Requirement:
In the article about the East Cambridge power failure, what caused the outage?

Source extract:
= Beginning of Section =

Power restored after failure in East Cambridge
By John R. Ellement, Globe Staff
CAMBRIDGE -- A power failure cut electricity for about an hour this morning in East Cambridge, plunging the Middlesex Courthouse, county jail, and CambridgeSide Galleria into darkness.
The power went out at about 9:45 a.m. when equipment failed in a substation on East Cambridge Street, according to Caroline Allen, a spokeswoman for NStar. The outage only affected about 50 customers, but they included the courthouse and the mall. Power was restored at about 10:45 a.m.
In Cambridge Superior Court, the power failed as a defense attorney was questioning a witness in the retrial of Alexander Pring-Wilson, a former Harvard graduate student charged in the death of an 18-year-old Cambridge man. There was a loud pop and the courtroom went dark. A few moments later, emergency lighting kicked on. At least two people were trapped in an elevator during the outage, court officials said.
The Middlesex Courthouse is a 17-story building on Thorndike Street. The jail occupies the top floors of the building and is operated by the Middlesex Sheriff’s Office. The jail has backup generators and the power outage did not impact security, according to spokesman Michael Hartigan.
At the CambridgeSide Galleria, about 50 stores lost power just before the mall opened at 10 a.m., according to spokeswoman Jennifer Rotigliano. There were few customers in the mall, Rotigliano said.

= End of Section =

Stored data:

= Beginning of Section =

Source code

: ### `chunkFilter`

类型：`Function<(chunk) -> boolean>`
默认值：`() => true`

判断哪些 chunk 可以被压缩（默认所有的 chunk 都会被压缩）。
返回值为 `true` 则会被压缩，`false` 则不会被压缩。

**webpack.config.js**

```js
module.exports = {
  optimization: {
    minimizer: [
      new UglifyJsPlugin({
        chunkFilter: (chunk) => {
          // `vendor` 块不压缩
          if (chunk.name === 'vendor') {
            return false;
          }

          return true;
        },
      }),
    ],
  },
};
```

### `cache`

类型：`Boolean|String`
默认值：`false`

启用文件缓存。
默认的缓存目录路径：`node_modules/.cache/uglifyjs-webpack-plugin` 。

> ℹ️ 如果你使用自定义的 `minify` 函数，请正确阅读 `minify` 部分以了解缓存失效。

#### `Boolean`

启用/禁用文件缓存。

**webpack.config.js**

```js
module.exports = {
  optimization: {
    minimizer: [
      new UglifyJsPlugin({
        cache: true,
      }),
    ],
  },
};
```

= End of Section =

Task response:
Equipment failed in a substation on East Cambridge Street.